Il self service è di quelli che trovi in molte città d’arte, frequentato soprattutto da turisti provenienti da tutto il mondo: americani, giapponesi, pellegrini di lingua spagnola.
Ma è lei ad attrarre la mia attenzione: una donna dagli inconfondibili tratti rom con in braccio un bimbo di pochi mesi che si avvicina al banco. E il mio primo pensiero è, nonostante tutto, “anche qui?”; come se non bastasse occuparsi di campi nomadi dove si vive, come non fosse sufficiente vivere interposti tra la comunità rom e la comunità locale a cui si appartiene. Metto in un angolo questo pensiero e subito si fa strada una seconda impressione, quasi una visione: i rom, anche visti da qui, sono davvero “altro”, non solo per noi italiani, ma in fondo un po’ per tutto il mondo, rappresentato in sedicesimo in questo piccolo locale. “Altri”, davvero, e non per niente in romanes i non-rom sono tutti racchiusi in un’unica parola: gagè.
Sto a guardare. La scena è, se vogliamo, di quelle classiche: da una parte la donna che chiede (più esattamente sembra esigere) del cibo gratis in nome e per conto della creatura che ha tra le braccia, dall’altra i due giovani baristi dietro il bancone e alla cassa. I primi tentativi dei due, del tipo “via, sciò”, non hanno effetto: c’è troppo mestiere, troppa abitudine a queste circostanze da parte della giovane rom. Il gesticolare e l’onomatopeica, insomma, non bastano e il giovane alla cassa deve ricorrere a codici di comunicazione un po’ più umani. Il secondo approccio, allora, è di quelli immediati, diretti: “e’ che, te l’ho fatto io ‘sto bimbo?”. Terra terra, senza fronzoli, ma in fondo senza pregiudizio. Non avverto ostilità, ma piuttosto la legittima difesa di limiti che rischierebbero altrimenti di essere violati. Il pensiero dell’uomo mi sembra lampante: “se cedo, qui si fa la fila di zingari, e poi chi lo sente il proprietario?”.

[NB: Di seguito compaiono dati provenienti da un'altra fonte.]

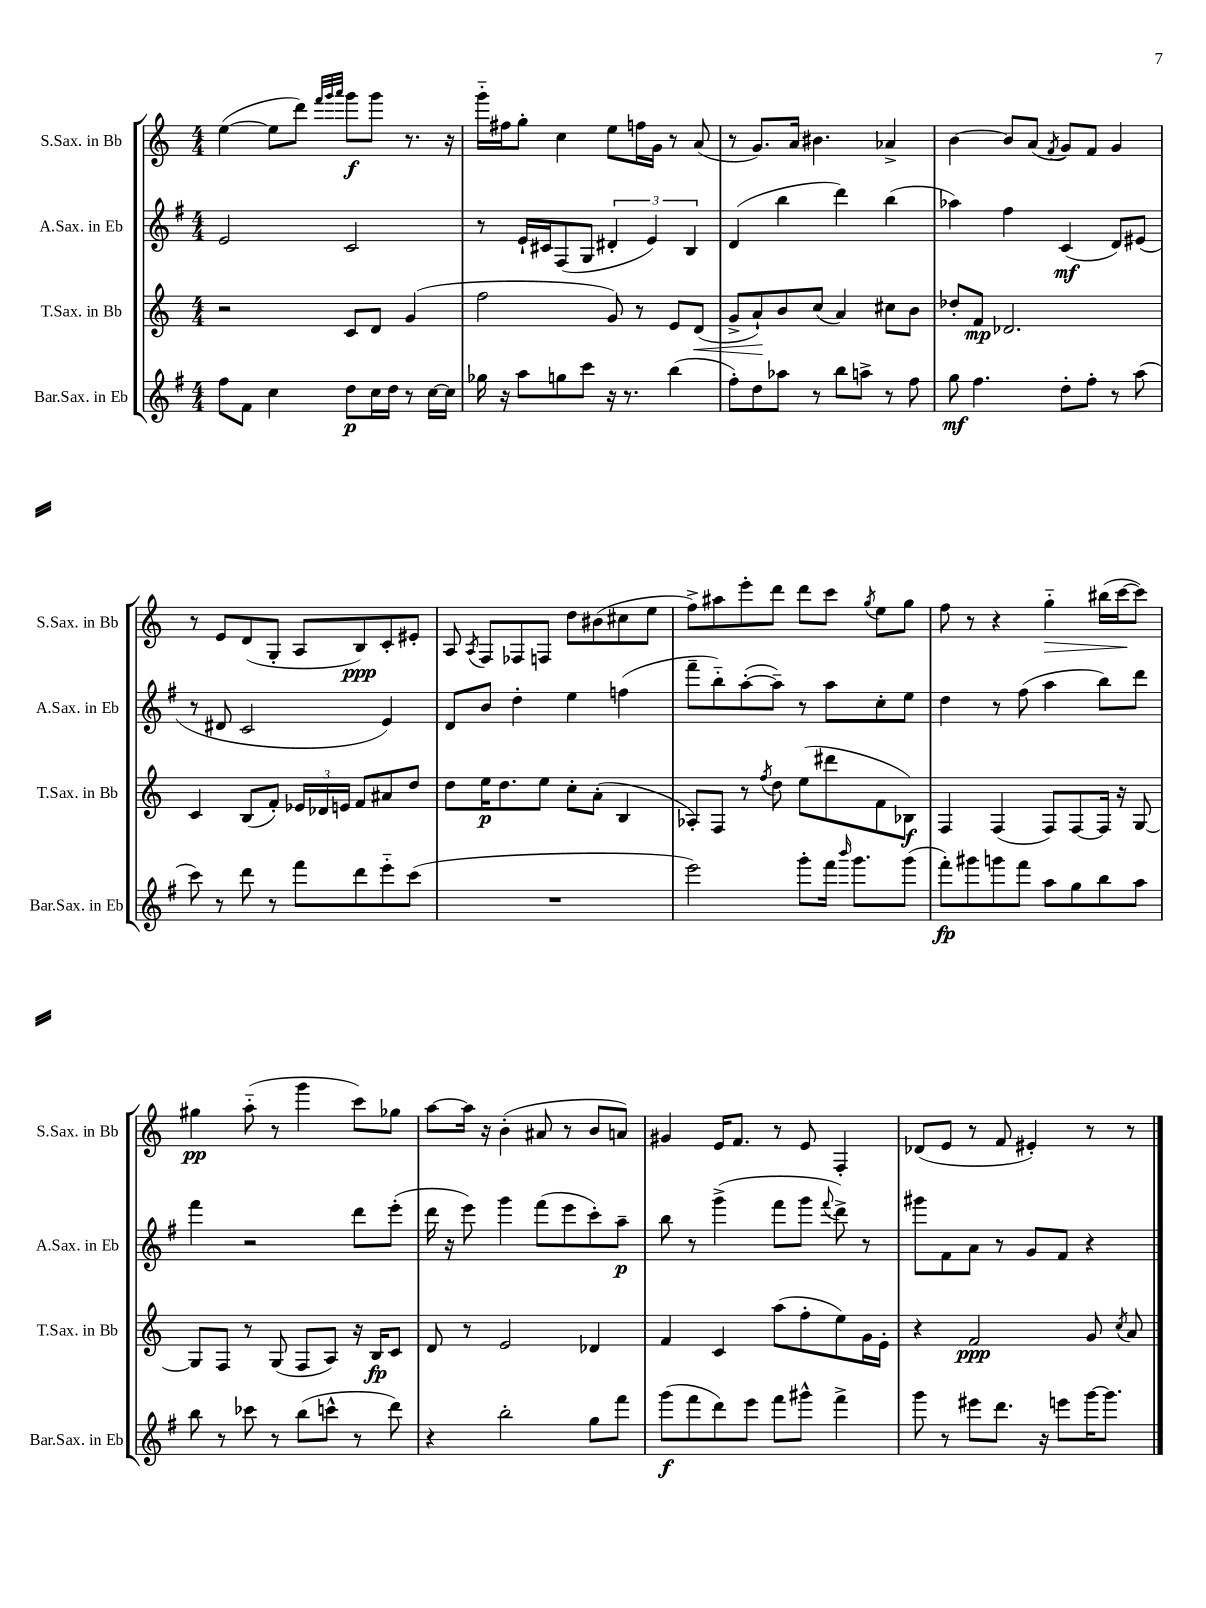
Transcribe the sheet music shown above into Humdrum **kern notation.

**kern	**dynam	**kern	**dynam	**kern	**dynam	**kern	**dynam
*part4	*part4	*part3	*part3	*part2	*part2	*part1	*part1
*staff4	*staff4	*staff3	*staff3	*staff2	*staff2	*staff1	*staff1
*I"Bar.Sax. in Eb	*	*I"T.Sax. in Bb	*	*I"A.Sax. in Eb	*	*I"S.Sax. in Bb	*
*I'Bar.Sax. in Eb	*	*I'T.Sax. in Bb	*	*I'A.Sax. in Eb	*	*I'S.Sax. in Bb	*
*clefG2	*	*clefG2	*	*clefG2	*	*clefG2	*
*k[f#]	*	*k[]	*	*k[f#]	*	*k[]	*
*M4/4	*	*M4/4	*	*M4/4	*	*M4/4	*
=27	=27	=27	=27	=27	=27	=27	=27
8ff#\L	.	2r	.	2e/	.	([4ee\	.
8f#\J	.	.	.	.	.	.	.
4cc\	.	.	.	.	.	8ee\L]	.
.	.	.	.	.	.	8ddd\J)	.
.	.	.	.	.	.	32qqfff/LLL	.
.	.	.	.	.	.	32qqggg/	.
.	.	.	.	.	.	32qqaaa/JJJ	.
8dd\L	p	8c/L	.	2c/	.	8ggg\L	f
16cc\L	.	8d/J	.	.	.	8ggg\J	.
16dd\JJ	.	.	.	.	.	.	.
8r	.	(4g/	.	.	.	8.r	.
[16cc\LL	.	.	.	.	.	.	.
16cc\JJ]	.	.	.	.	.	16r	.
=28	=28	=28	=28	=28	=28	=28	=28
16gg-X\	.	2ff\	.	8r	.	16ggg\LL	.
16r	.	.	.	.	.	16ff#X\J	.
8aa\L	.	.	.	16e`/LL	.	8gg'\J	.
.	.	.	.	16c#X/J	.	.	.
8ggn\	.	.	.	(8F#/	.	4cc\	.
8ccc\J	.	.	.	8G/J	.	.	.
16r	.	8g/)	.	6d#X'/	.	8ee\L	.
8.r	.	.	.	.	.	.	.
.	.	8r	.	.	.	16ffn\L	.
.	.	.	.	6e/)	.	.	.
.	.	.	.	.	.	16g\JJ	.
(4bb\	.	8e/L	.	.	.	8r	.
.	.	.	.	6B/	.	.	.
!	!	!	!LO:HP:b	!	!	!	!
.	.	(8d/J	<	.	.	(8a/	.
=29	=29	=29	=29	=29	=29	=29	=29
8ff#'\L)	.	8g^/L	.	(4d/	.	8r	.
8dd\	.	8a`/)	.	.	.	8.g/L)	.
8aa-X\J	.	8b/	[	4bb\	.	.	.
.	.	.	.	.	.	16a/Jk	.
8r	.	(8cc/J	.	.	.	4.b#X\	.
8bb\L	.	4a/)	.	4ddd\)	.	.	.
8aan^\J	.	.	.	.	.	.	.
8r	.	8cc#X\L	.	(4bb\	.	4a-X^/	.
8ff#\	.	8b\J	.	.	.	.	.
=30	=30	=30	=30	=30	=30	=30	=30
8gg\	mf	8dd-X'/L	.	4aa-X\)	.	[4b\	.
4.ff#\	.	8f/J	mp	.	.	.	.
.	.	2.d-X/	.	4ff#\	.	8b/L]	.
.	.	.	.	.	.	(8a/J	.
.	.	.	.	.	.	8qf/	.
8dd'\L	.	.	.	(4c/	mf	8g/L)	.
8ff#'\J	.	.	.	.	.	8f/J	.
8r	.	.	.	8d/L)	.	4g/	.
(8aa\	.	.	.	(8e#X/J	.	.	.
!!LO:LB:g=z
=31	=31	=31	=31	=31	=31	=31	=31
8ccc\)	.	4c/	.	8r	.	8r	.
8r	.	.	.	8d#X/	.	8e/L	.
8ddd\	.	(8B/L	.	2c/	.	(8d/	.
8r	.	8f'/J)	.	.	.	8G'/J	.
8fff#\L	.	24e-X/LL	.	.	.	8A/L	.
.	.	24d-X/	.	.	.	.	.
.	.	24en/JJ	.	.	.	.	.
8ddd\	.	8f/L	.	.	.	8B/)	ppp
8eee\	.	8a#X/	.	4e/)	.	8c'/	.
(8ccc\J	.	8dd/J	.	.	.	8e#X'/J	.
=32	=32	=32	=32	=32	=32	=32	=32
1r	.	8dd\L	.	8d/L	.	8A/	.
.	.	.	.	.	.	8qA/	.
.	.	16ee\K	p	8b/J	.	8F/L	.
.	.	8.dd\	.	.	.	.	.
.	.	.	.	4dd'\	.	8F-X/	.
.	.	8ee\J	.	.	.	8Fn/J	.
.	.	8cc'\L	.	4ee\	.	8dd\L	.
.	.	(8a'\J	.	.	.	(8b#X\	.
.	.	4B/	.	(4ffn\	.	8cc#X\	.
.	.	.	.	.	.	8ee\J	.
=33	=33	=33	=33	=33	=33	=33	=33
2eee\)	.	8A-X'/L)	.	8fff#~\L	.	8ff^\L)	.
.	.	8F/J	.	8bb\)	.	8aa#X\	.
.	.	8r	.	([8aa'\	.	8eee'\	.
.	.	8qff/	.	.	.	.	.
.	.	8dd\	.	8aa~\J])	.	8ddd\J	.
8ggg'\L	.	(8ee\L	.	8r	.	8ddd\L	.
16fff#\Jk	.	8ddd#X\	.	8aa\L	.	8ccc\J	.
16qqbbb/	.	.	.	.	.	.	.
8.ggg\L	.	.	.	.	.	.	.
.	.	.	.	.	.	8qgg/	.
.	.	8f\	.	8cc'\	.	8ee\L	.
(8ggg\J	.	8B-X\J)	f	8ee\J	.	8gg\J	.
=34	=34	=34	=34	=34	=34	=34	=34
8fff#'\L)	fp	4F/	.	4dd\	.	8ff\	.
8ggg#X\	.	.	.	.	.	8r	.
8gggn\	.	(4F/	.	8r	.	4r	.
8fff#\J	.	.	.	(8ff#\	.	.	.
!	!	!	!	!	!	!	!LO:HP:b
8aa\L	.	8F/L)	.	4aa\	.	4gg\	>
8gg\	.	[8F/	.	.	.	.	.
8bb\	.	16F/Jk]	.	8bb\L)	.	(16bb#X\LL	.
.	.	16r	.	.	.	[16ccc\J	.
8aa\J	.	[8G/	.	8ddd\J	.	8ccc\J])	]
!!LO:LB:g=z
=35	=35	=35	=35	=35	=35	=35	=35
8bb\	.	8G/L]	.	4fff#\	.	4gg#X\	pp
8r	.	8F/J	.	.	.	.	.
8ccc-X\	.	8r	.	2r	.	(8aa\	.
8r	.	(8G/	.	.	.	8r	.
(8bb\L	.	8F/L	.	.	.	4ggg\	.
8cccn^^\J	.	8A/J)	.	.	.	.	.
8r	.	16r	.	8ddd\L	.	8ccc\L)	.
.	.	16B/KL	fp	.	.	.	.
8ddd\)	.	8c/J	.	(8eee'\J	.	8gg-X\J	.
=36	=36	=36	=36	=36	=36	=36	=36
4r	.	8d/	.	16ddd\	.	[8aa\L	.
.	.	.	.	16r	.	.	.
.	.	8r	.	8eee\)	.	16aa\Jk]	.
.	.	.	.	.	.	16r	.
2bb'\	.	2e/	.	4ggg\	.	(4b'\	.
.	.	.	.	(8fff#\L	.	8a#X/	.
.	.	.	.	8eee\	.	8r	.
8gg\L	.	4d-X/	.	8ccc'\)	.	8b/L	.
8fff#\J	.	.	.	8aa~\J	p	8an/J)	.
=37	=37	=37	=37	=37	=37	=37	=37
(8ggg\L	f	4f/	.	8bb\	.	4g#X/	.
8fff#\	.	.	.	8r	.	.	.
8ddd\)	.	4c/	.	(4ggg^\	.	16e/KL	.
.	.	.	.	.	.	8.f/J	.
8eee\J	.	.	.	.	.	.	.
8fff#\L	.	(8aa\L	.	8fff#\L	.	8r	.
8ggg#X^^\J	.	8ff'\	.	8ggg\J	.	8e/	.
.	.	.	.	8qqfff#/	.	.	.
4fff#^\	.	8ee\)	.	8ddd^\)	.	4F'/	.
.	.	16g\L	.	8r	.	.	.
.	.	16e'\JJ	.	.	.	.	.
=38	=38	=38	=38	=38	=38	=38	=38
8ggg\	.	4r	.	8ggg#X\L	.	(8d-X/L	.
8r	.	.	.	8f#\	.	8e/J	.
8eee#X\L	.	2f/	ppp	8a\J	.	8r	.
8.ddd\J	.	.	.	8r	.	8f/	.
.	.	.	.	8g/L	.	4e#X'/)	.
16r	.	.	.	.	.	.	.
8eeen\L	.	.	.	8f#/J	.	.	.
[16ggg\K	.	8g/	.	4r	.	8r	.
8.ggg\J]	.	.	.	.	.	.	.
.	.	8qcc/	.	.	.	.	.
.	.	8a/	.	.	.	8r	.
==	==	==	==	==	==	==	==
*-	*-	*-	*-	*-	*-	*-	*-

Ma è la battuta seguente a gelarmi, nella sua crudezza: “se ti cavi quel dente ti do da mangiare. Non è d’oro quel dente? E allora dammelo, che ti sfamo”.
Terribile. Probabilmente il giovane del bar non ha mai letto niente a proposito dello sterminio degli zingari. Sicuramente nulla sa delle centinaia di migliaia di vittime rom nei campi nazisti. Perché altrimenti non avrebbe mai osato proporre, senza rabbrividire, questo scambio terrificante, citazione presssochè letterale delle umiliazioni e degli orrori subiti dagli zingari. Quanti denti d’oro sono stati scambiati con la propria sopravvivenza nei lager? Quante piccole vite sono state provvisoriamente sfamate da baratti di questo tipo?

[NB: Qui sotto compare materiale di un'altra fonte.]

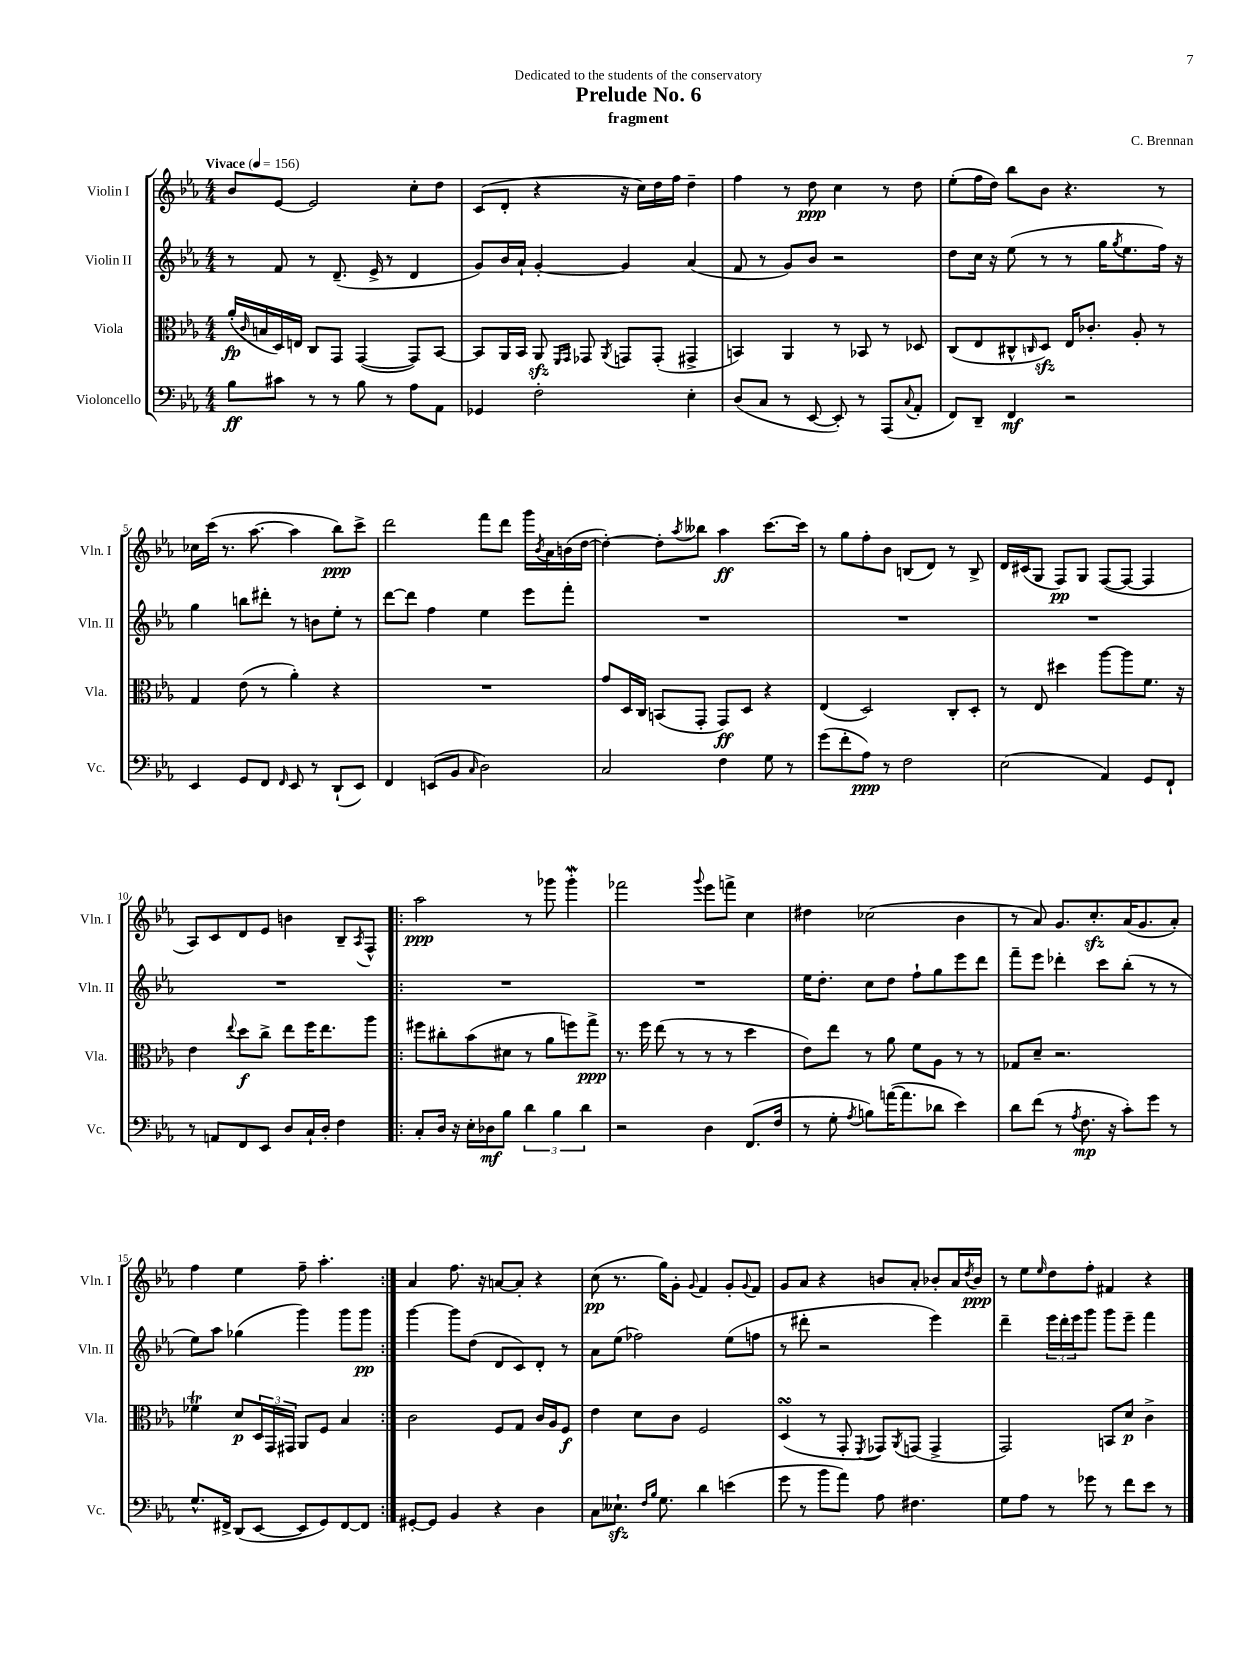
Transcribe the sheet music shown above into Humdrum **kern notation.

**kern	**kern	**kern	**kern
*staff4	*staff3	*staff2	*staff1
*clefF4	*clefC3	*clefG2	*clefG2
*k[b-e-a-]	*k[b-e-a-]	*k[b-e-a-]	*k[b-e-a-]
*M4/4	*M4/4	*M4/4	*M4/4
*MM156	*MM156	*MM156	*MM156
8B-	(16a-'	8r	8b-
.	16qqc	.	.
.	16B	.	.
8c#	16D)	8f	[8e-
.	16E	.	.
8r	8C	8r	2e-]
8r	8GG	(8.d~	.
8B-	([4GG	.	.
.	.	16e-^	.
8r	.	8r	.
8A-	8GG])	4d	8cc'
8AA-	[8BB-	.	8dd
=	=	=	=
4GG-	8BB-]	8g)	(8c
.	16AA-	16b-	8d'
.	16BB-	16a-`	.
2F'	8AA-	[4g'	4r
.	16qqFF	.	.
.	16qqGG	.	.
.	8GG-	.	.
.	8qAA-	.	.
.	8GG	4g]	16r
.	.	.	16cc)
.	(8GG'	.	16dd
.	.	.	16ff
4E-'	4GG#^	(4a-	4dd~
=	=	=	=
(8D	4BB)	8f	4ff
8C	.	8r	.
8r	4AA-	8g)	8r
[8EE-	.	8b-	8dd
8EE-'])	8r	2r	4cc
8r	8BB-	.	.
(8AAA-	8r	.	8r
8qqC	.	.	.
8AA-'	8D-	.	8dd
=	=	=	=
8FF)	(8C	8dd	(8ee-'
8DD~	8E-	16cc	16ff
.	.	16r	16dd)
4FF	8C#^^	(8ee-	8bb-
.	16qqC	.	.
.	8D)	8r	8b-
2r	16E-	8r	4.r
.	8.c-'	.	.
.	.	16gg	.
.	.	8qgg	.
.	.	8.ee-	.
.	8A-'	.	.
.	8r	16ff)	8r
.	.	16r	.
=	=	=	=
4EE-	4G	4gg	16cc-
.	.	.	(16ccc
.	.	.	8.r
8GG	(8e-	8bb	.
.	.	.	[8.aa-
8FF	8r	8ddd#'	.
16qqFF	.	.	.
8EE-	4a-')	8r	4aa-]
8r	.	8b	.
(8DD`	4r	8ee-'	8bb-)
8EE-)	.	8r	8ccc^
=	=	=	=
4FF	1r	[8ddd	2ddd
.	.	8ddd]	.
(8EE	.	4ff	.
8BB-	.	.	.
16qqC	.	.	.
2D)	.	4ee-	8fff
.	.	.	8ddd
.	.	8eee-	16ggg
.	.	.	8qb-
.	.	.	16a-
.	.	8fff'	(16b
.	.	.	[16dd
=	=	=	=
2C	8g	1r	4dd'_)
.	16D	.	.
.	16C	.	.
.	(8BB	.	8dd']
.	.	.	8qaa-
.	8GG'	.	8bb--
4F	8GG)	.	4aa-
.	8D	.	.
8G	4r	.	[8.ccc
8r	.	.	.
.	.	.	16ccc]
=	=	=	=
(8g	(4E-	1r	8r
8f'	.	.	8gg
8A-)	2D)	.	8ff'
8r	.	.	8b-
2F	.	.	(8B
.	.	.	8d)
.	8C'	.	8r
.	8D'	.	8B^
=	=	=	=
(2E-	8r	1r	16d
.	.	.	(16c#
.	8E-	.	8G
.	4dd#	.	8F)
.	.	.	8G
4AA-)	[8aa-	.	([8F
.	8aa-]	.	8F_
8GG	8.f	.	4F]
8FF`	.	.	.
.	16r	.	.
=	=	=	=
8r	4e-	1r	8A-)
8AA	.	.	8c
.	8qqee-	.	.
8FF	8dd	.	8d
8EE-	8cc^	.	8e-
8D	8ee-	.	4b
16C`	16ff	.	.
16D'	8.ee-	.	.
4F	.	.	8B-~
.	.	.	8qA-
.	8aa-	.	8F^^
=!|:	=!|:	=!|:	=!|:
8C'	8ff#	1r	2aa-
16D	8cc#'	.	.
16r	.	.	.
16E-'	(8b-	.	.
16D-	.	.	.
8B-	8d#	.	.
6d	8r	.	8r
.	8a-	.	8ggg-
6B-	.	.	.
.	8ff)	.	4ggg-'
6d	.	.	.
.	8gg^	.	.
=	=	=	=
2r	8.r	1r	2fff-
.	16ff	.	.
.	(8ee-	.	.
.	8r	.	.
.	.	.	8qqggg
4D	8r	.	8eee-
.	8r	.	8fff^
(8.FF	4dd	.	4cc
16F	.	.	.
=	=	=	=
8r	8e-)	16ee-	4dd#
.	.	8.dd'	.
8G'	8ee-	.	.
8qA-	.	.	.
8B)	8r	8cc	(2cc-
([16a	8a-	8dd	.
8.a]	.	.	.
.	8f	8ff`	.
8d-	8A-	8gg	.
4e-)	8r	8eee-	4b-
.	8r	8ddd	.
=	=	=	=
8d	8G-	8fff~	8r
(8f	8d~	8eee-	8a-)
8r	2.r	4ddd-'	8.g
8qA-	.	.	.
8.F	.	.	.
.	.	.	8.cc'
.	.	8ccc	.
16r	.	.	.
8c')	.	(8bb-'	(16a-
.	.	.	8.g
8g	.	8r	.
8r	.	8r	8a-')
=	=	=	=
8.G^^	4f-	8ee-)	4ff
.	.	8aa-	.
16FF#^	.	.	.
(8DD	8d	(4gg-	4ee-
[8EE-	24D	.	.
.	24GG	.	.
.	24GG#	.	.
8EE-]	8AA-	4ggg)	8ff~
8GG)	8F	.	4.aa-'
[8FF#	4B-	8ggg	.
8FF#]	.	8ggg	.
=:|!	=:|!	=:|!	=:|!
[8GG#'	2c	[4ggg	4a-
8GG#]	.	.	.
4BB-	.	8ggg]	8.ff
.	.	(8dd	.
.	.	.	16r
4r	8F	8d	[8a
.	8G	8c)	8a']
4D	16c	8d'	4r
.	16A-	.	.
.	8F	8r	.
=	=	=	=
8C	4e-	8a-	(8cc
8.E--`	.	(8ee-	8.r
.	8d	2ff-)	.
16qqF	.	.	.
16qqB-	.	.	.
8.G	.	.	16gg)
.	8c	.	8g'
.	.	.	8qqg
4d	2F	.	4f
(4e	.	(8ee-	8g'
.	.	.	8qqg
.	.	8ff	8f
=	=	=	=
8g	(4D	8r	8g
8r	.	8ddd#'	8a-
8b-	8r	2r	4r
8a-)	8GG'	.	.
.	8qFF	.	.
8A-	8GG-)	.	8b
.	8qAA-	.	.
4.F#	(8GG	.	8a-'
.	4GG^	4eee-)	8b-'
.	.	.	16a-
.	.	.	8qdd
.	.	.	16b-
=	=	=	=
8G	2GG)	4ddd~	8r
8A-	.	.	8ee-
.	.	.	16qqee-
8r	.	24eee-	8dd
.	.	24ddd'	.
.	.	24eee-	.
8g-	.	8ggg	8ff'
8r	8BB	8ggg	4f#
8f	8d	8eee-~	.
8e-	4c^	4fff	4r
8r	.	.	.
==	==	==	==
*-	*-	*-	*-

E’ incredibile come la storia e i suoi orrori riescano a infilarsi nella trama banale del nostro quotidiano. Echi inconsapevoli di umiliazioni e dolori apparentemente sigillati nelle vicende di qualche decennio fa.
Eppure, basta uno scambio di battute per farli ridiventare vivi. Qui ed ora.
Chissà se la proposta ha toccato queste corde anche nella donna col bambino? Forse no, probabilmente si è trattato solo dell’ennesima ingiuria arrivata dai gagè.
Arrivata, senza far troppo male, dall’altra parte del mondo.